◆ **Required work**
Because only the text is wanted, repeat the records below exactly and omit the pictures.

◆ **Given data**

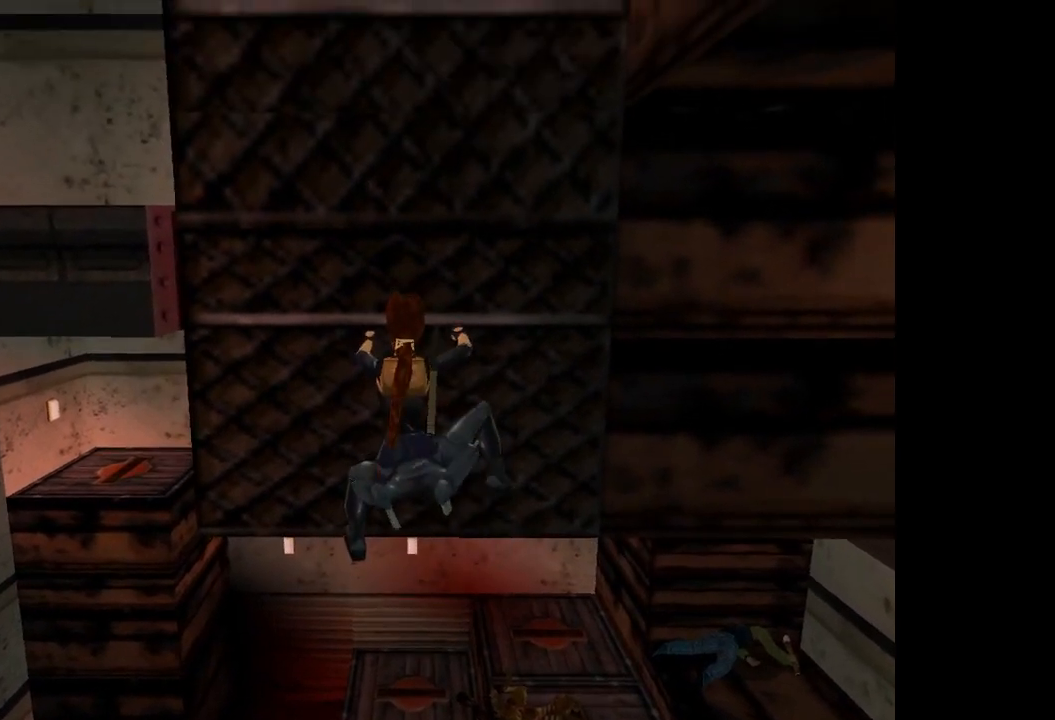
{"buttons": ["CROSS", "DPAD_UP"], "events": []}
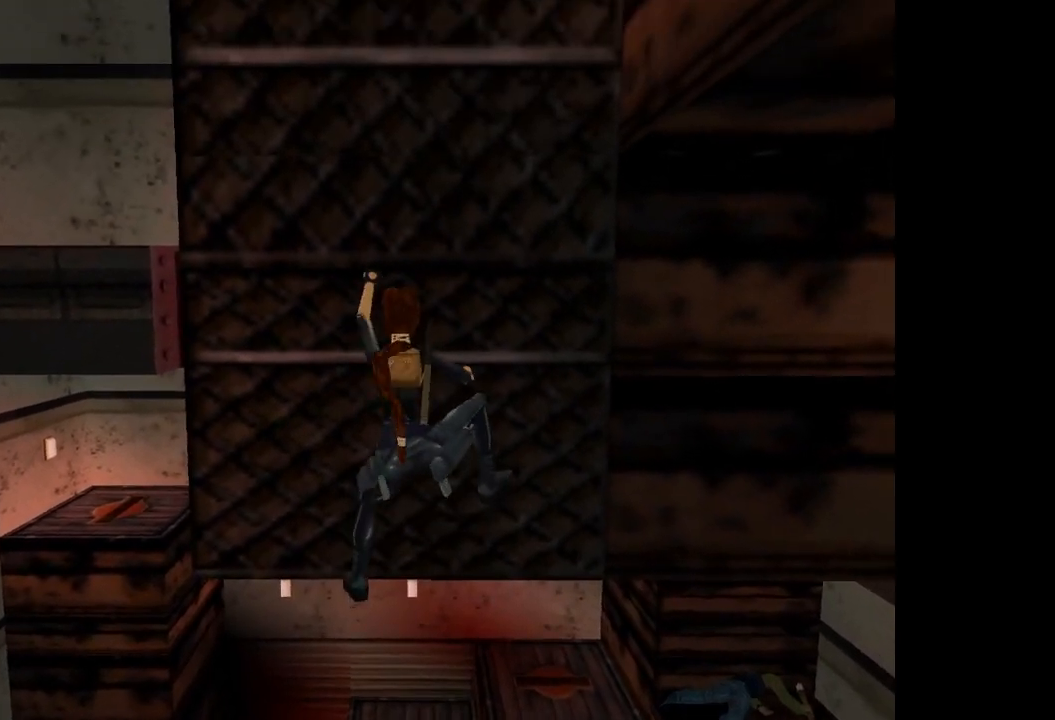
{"buttons": ["CROSS", "DPAD_UP"], "events": []}
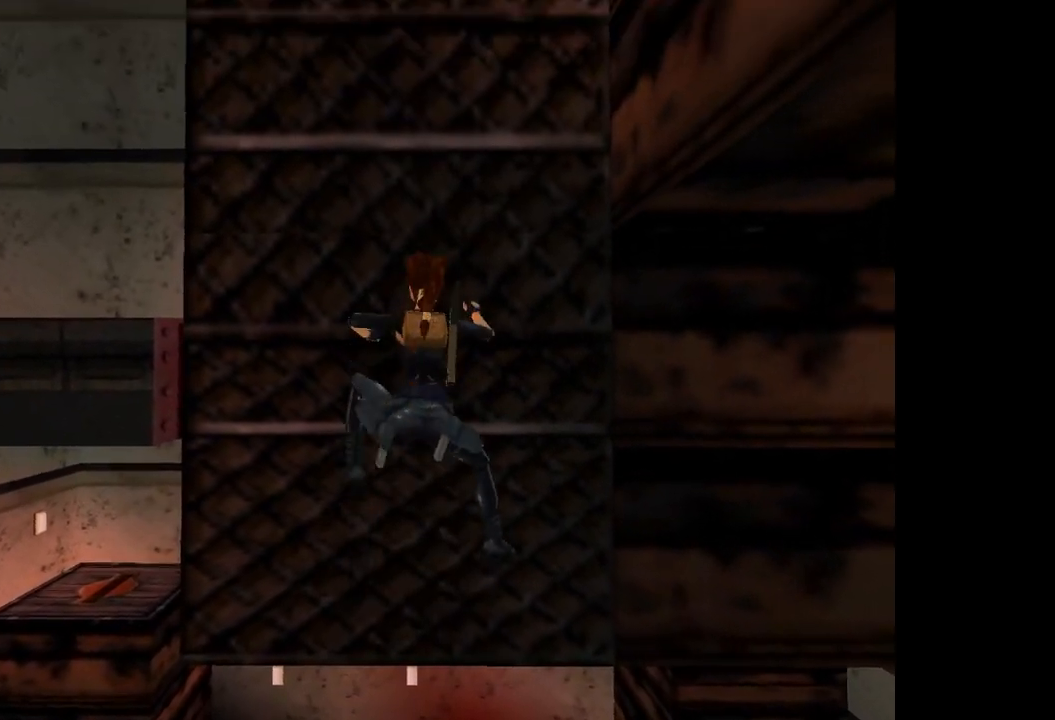
{"buttons": ["CROSS", "DPAD_UP"], "events": []}
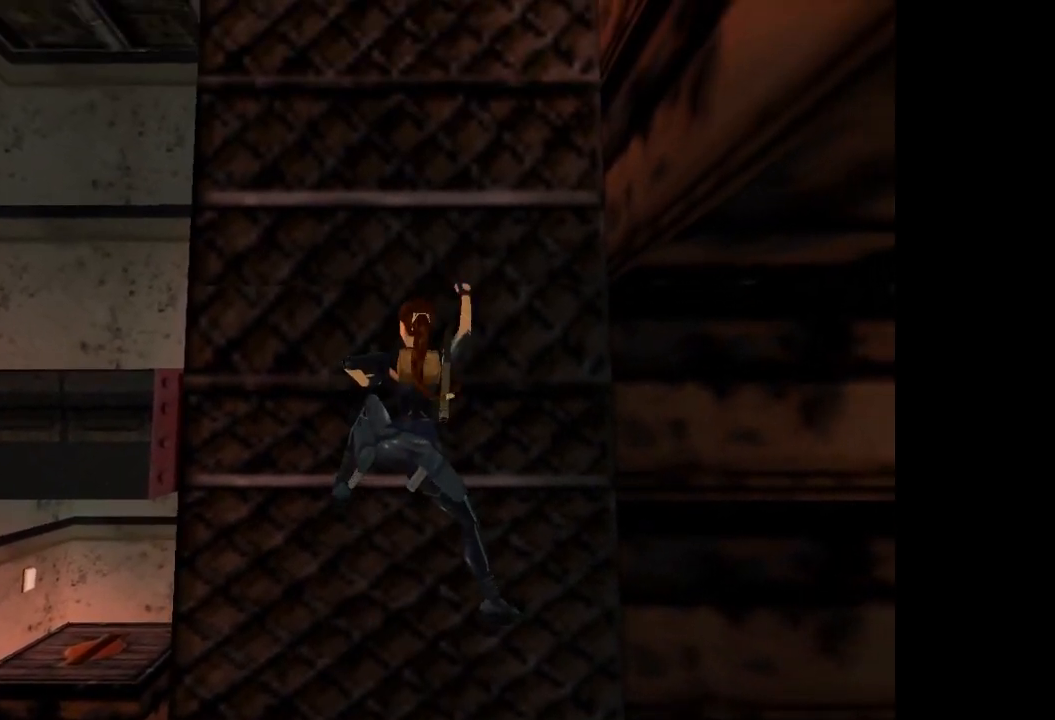
{"buttons": ["CROSS"], "events": [[334, "DPAD_UP", "up"]]}
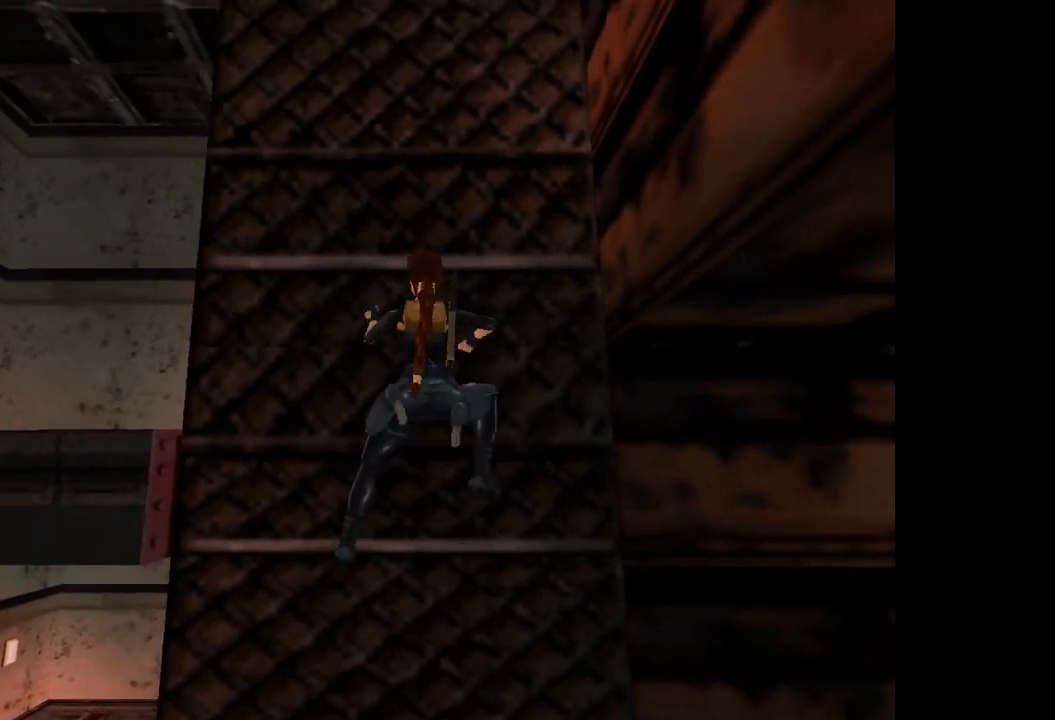
{"buttons": ["CROSS"], "events": []}
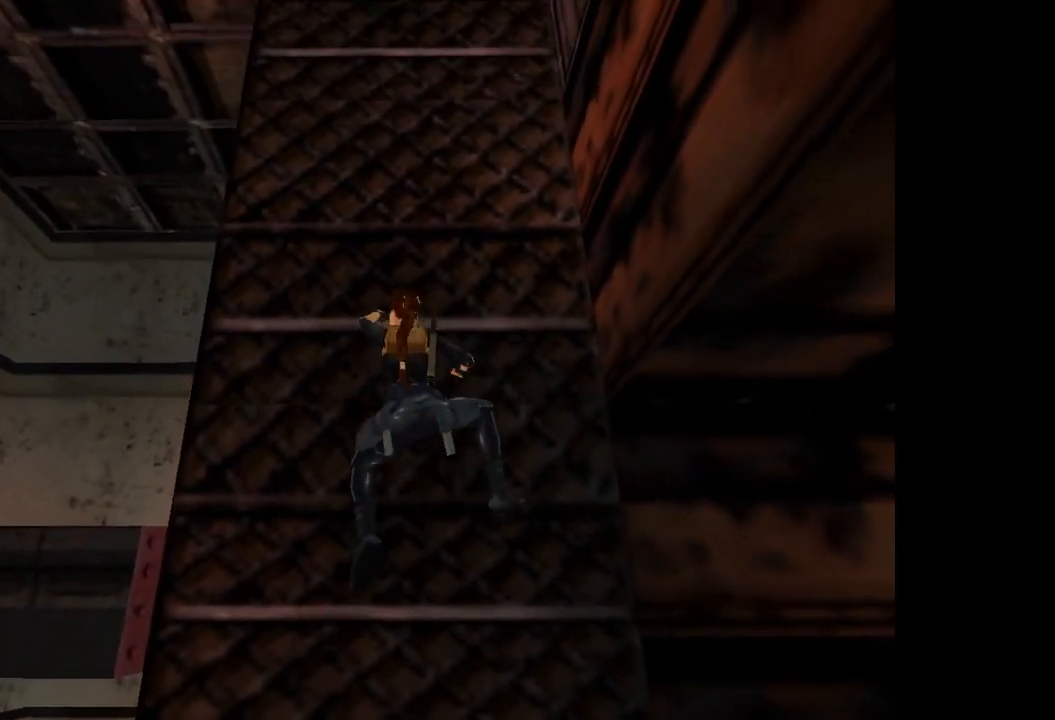
{"buttons": ["CROSS", "SQUARE", "DPAD_DOWN"], "events": [[401, "DPAD_DOWN", "down"], [434, "SQUARE", "down"]]}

◆ **Response**
{"buttons": ["CROSS", "DPAD_UP"], "events": []}
{"buttons": ["CROSS", "DPAD_UP"], "events": []}
{"buttons": ["CROSS", "DPAD_UP"], "events": []}
{"buttons": ["CROSS"], "events": [[334, "DPAD_UP", "up"]]}
{"buttons": ["CROSS"], "events": []}
{"buttons": ["CROSS", "SQUARE", "DPAD_DOWN"], "events": [[401, "DPAD_DOWN", "down"], [434, "SQUARE", "down"]]}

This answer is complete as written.